■ Показанный отрывок ■
+++
Джимми Стюарт под кислотой
Кайл Маклахлен: Самое веселье начиналось, когда приезжал Дэвид, потому что все быстро менялось, а незамыленный глаз создателя это быстро подмечал. Это была его территория. Он чувствовал, что мог творить, что захочет, и мы с радостью принимали его решения.
Дэвид Линч вернулся со съемочной площадки «Диких сердцем», чтобы снимать вторую серию, где в расследовании убийства Лоры Палмер наступал решающий момент, настежь открывающий дверь в мистическую сферу «Твин Пикс», который переворачивал вверх дном все традиции телевещания.
Рэнди Барби (помощник режиссера на съемках сериала): Я как-то читал статью, где Дэвида Линча называли «Джимми Стюартом под кислотой»; так оно и было. Он заявлялся чопорно одетым. Мог прийти в своих складчатых брюках, оттенка хаки, девственно-белой рубашке, застегнутой на все пуговицы, и большой ут-коносой кепке, под цвет брюк. И сказал бы: «Как поживаешь, мистер?» или «Черт побери», в манере Джимми Стюарта. Он появлялся в таком образе, а ты задавался вопросом: «Куда это он намылился?»
Ричард Беймер: Дэвид частенько удалялся в свой трейлер помедитировать, а когда возвращался с созревшей мыслью, то даже не объяснял, откуда и с чего она взялась. (Смеется.) Он приходил и выдавал: «Есть идея, давайте попробуем».
+++
■ Сохраненные данные ■

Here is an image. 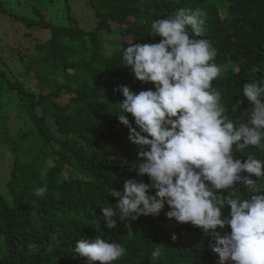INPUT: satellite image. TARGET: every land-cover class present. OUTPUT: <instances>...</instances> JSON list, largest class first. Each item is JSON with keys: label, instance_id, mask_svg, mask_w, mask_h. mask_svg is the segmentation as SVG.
+++
Как, по словам Рэнди Барби в отрывке, называли Дэвида Линча в статье, которую он читал? Отвечайте только по отрывку, ничего не добавляя со стороны.

«Джимми Стюартом под кислотой».